--- DATASET CONTENT ---

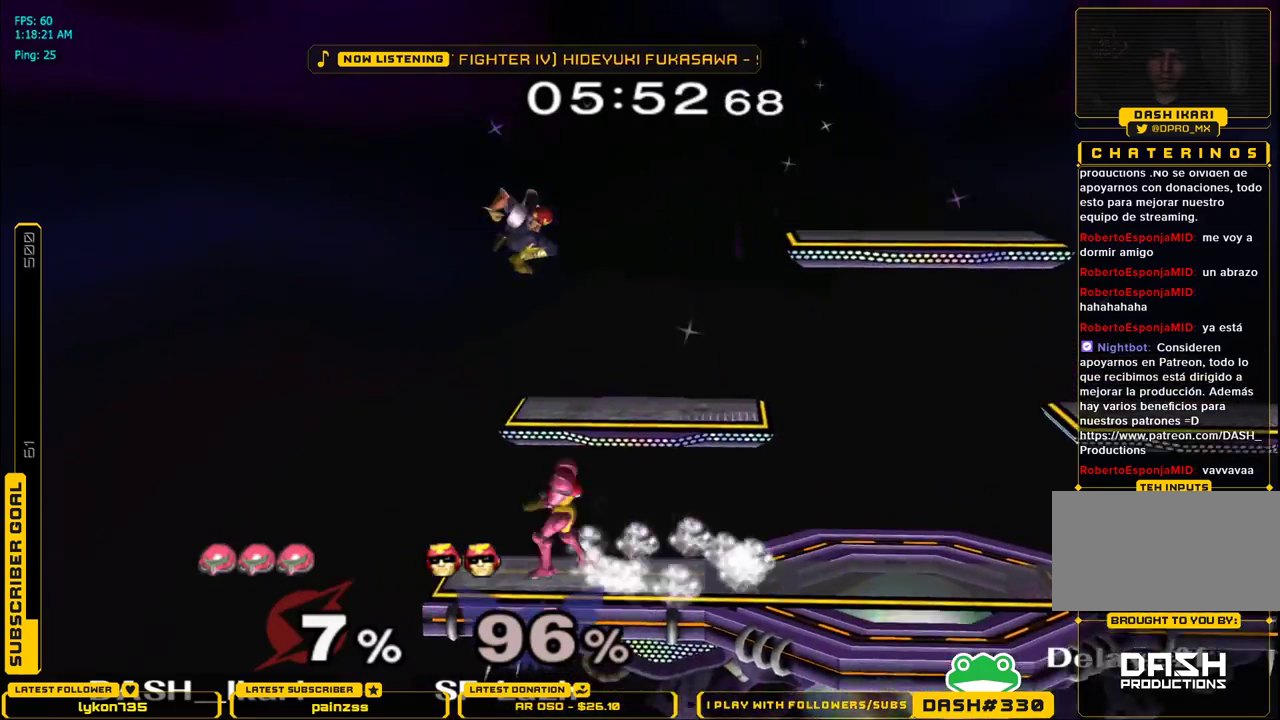
{"buttons": [], "left_stick": "center", "right_stick": "center", "events": [[33, "A", "down"], [100, "A", "up"], [117, "A", "down"], [283, "A", "up"], [350, "left_stick", "right"], [383, "L1", "down"], [433, "left_stick", "down"], [483, "L1", "up"], [483, "left_stick", "center"]]}
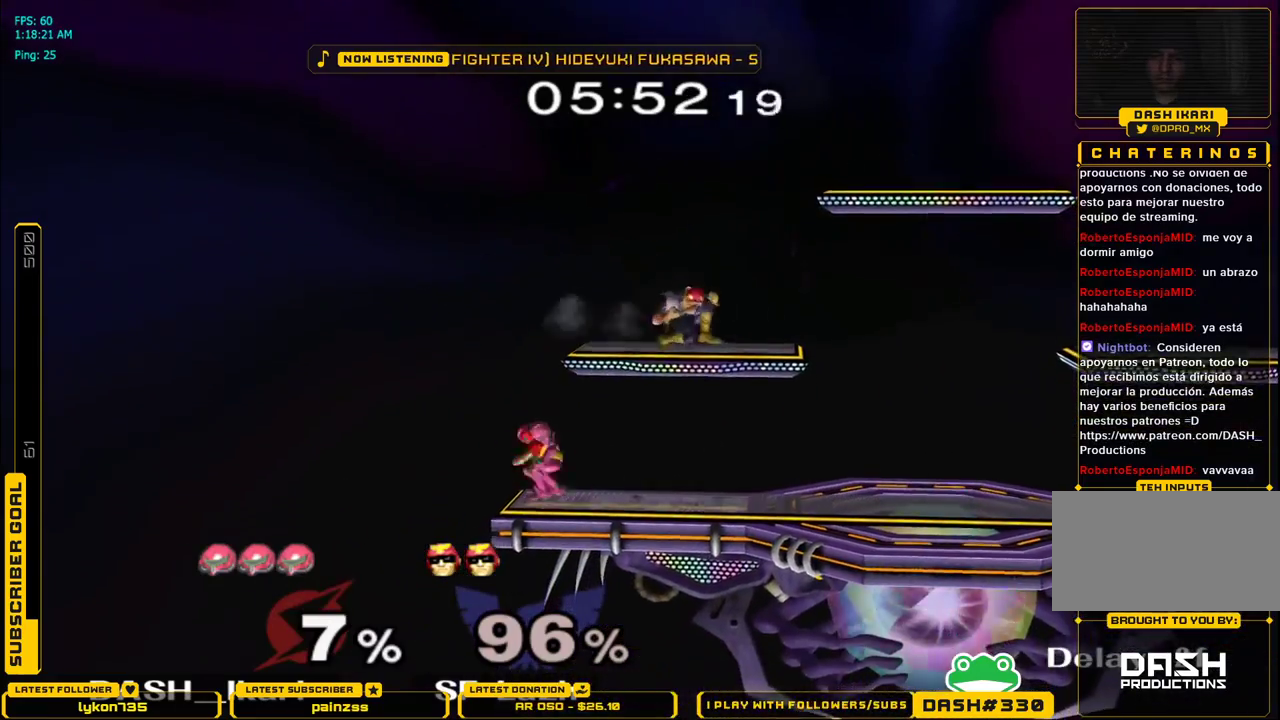
{"buttons": ["A", "X"], "left_stick": "right", "right_stick": "center", "events": [[117, "left_stick", "right"], [167, "X", "down"], [250, "A", "down"], [250, "left_stick", "center"], [483, "left_stick", "right"]]}
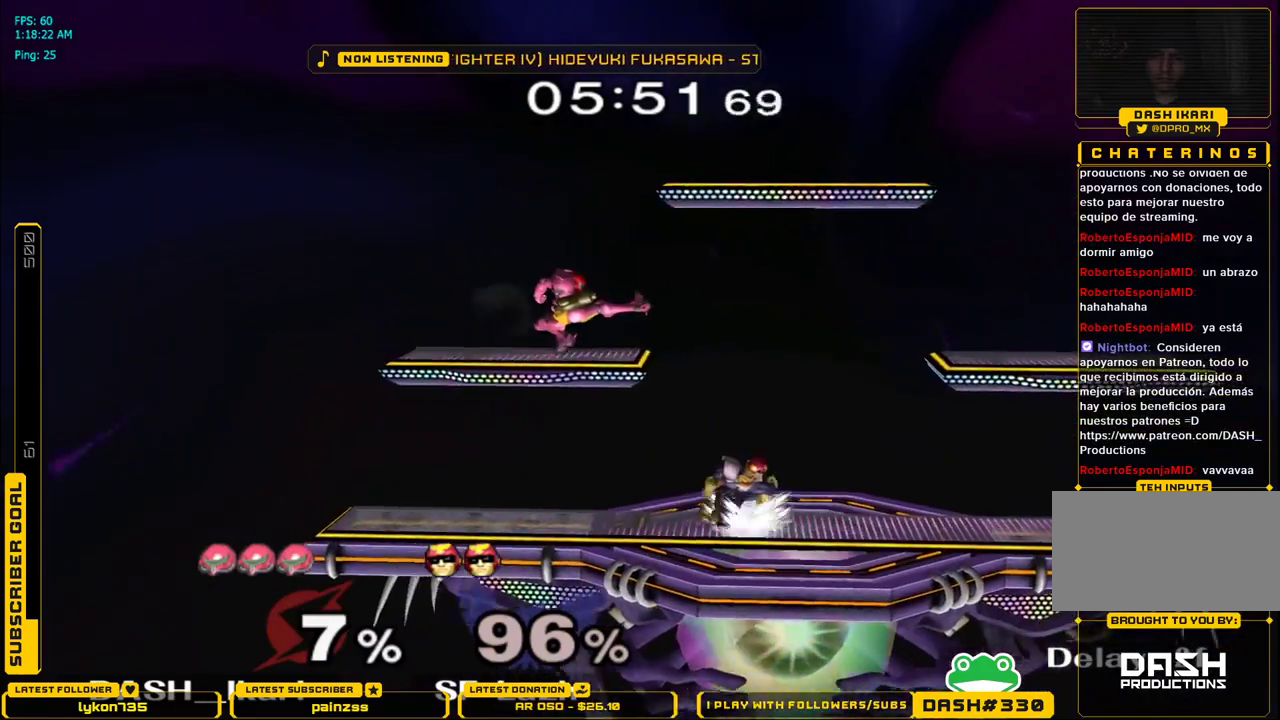
{"buttons": [], "left_stick": "center", "right_stick": "center", "events": [[83, "X", "up"], [133, "A", "up"], [283, "A", "down"], [283, "left_stick", "center"], [333, "A", "up"], [383, "A", "down"], [417, "A", "up"], [450, "A", "down"], [500, "A", "up"]]}
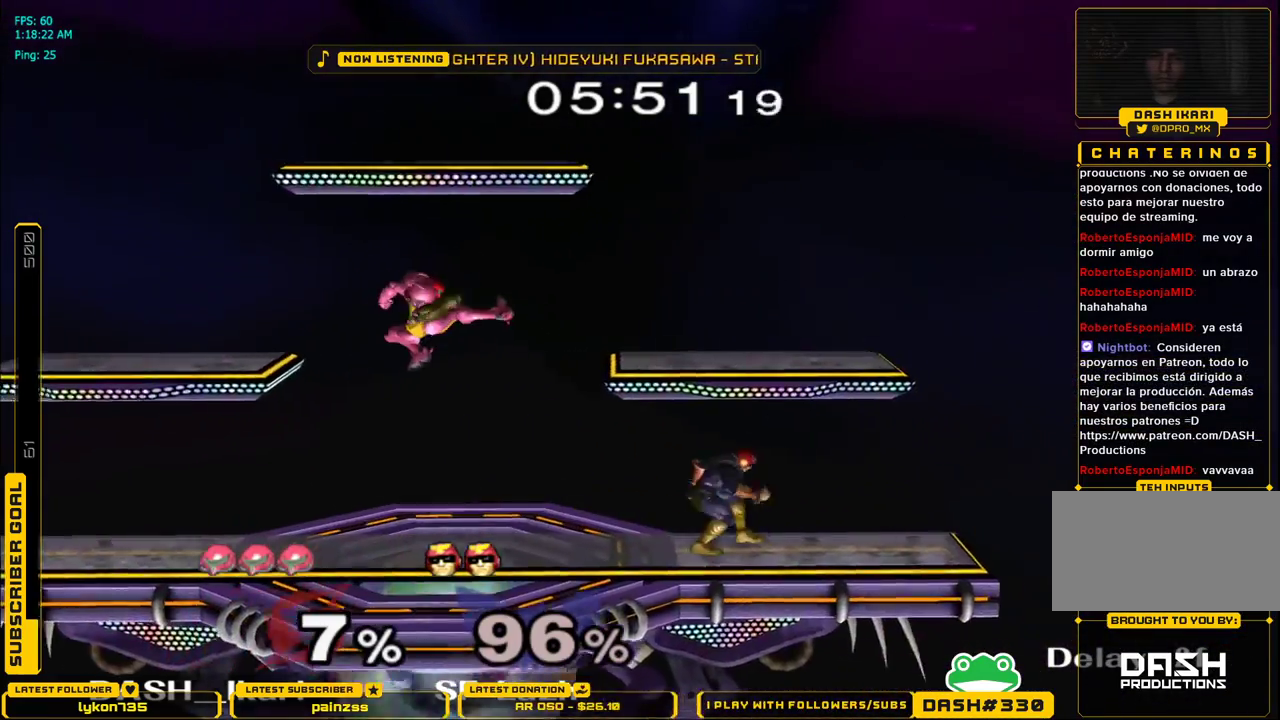
{"buttons": ["L1"], "left_stick": "center", "right_stick": "center", "events": [[33, "A", "down"], [183, "left_stick", "right"], [383, "L1", "down"], [433, "left_stick", "center"], [450, "A", "up"]]}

--- REQUIRED WORK ---
Could the material above be given again exactly, pictures excluded?

--- COMPLETED TASK ---
{"buttons": [], "left_stick": "center", "right_stick": "center", "events": [[33, "A", "down"], [100, "A", "up"], [117, "A", "down"], [283, "A", "up"], [350, "left_stick", "right"], [383, "L1", "down"], [433, "left_stick", "down"], [483, "L1", "up"], [483, "left_stick", "center"]]}
{"buttons": ["A", "X"], "left_stick": "right", "right_stick": "center", "events": [[117, "left_stick", "right"], [167, "X", "down"], [250, "A", "down"], [250, "left_stick", "center"], [483, "left_stick", "right"]]}
{"buttons": [], "left_stick": "center", "right_stick": "center", "events": [[83, "X", "up"], [133, "A", "up"], [283, "A", "down"], [283, "left_stick", "center"], [333, "A", "up"], [383, "A", "down"], [417, "A", "up"], [450, "A", "down"], [500, "A", "up"]]}
{"buttons": ["L1"], "left_stick": "center", "right_stick": "center", "events": [[33, "A", "down"], [183, "left_stick", "right"], [383, "L1", "down"], [433, "left_stick", "center"], [450, "A", "up"]]}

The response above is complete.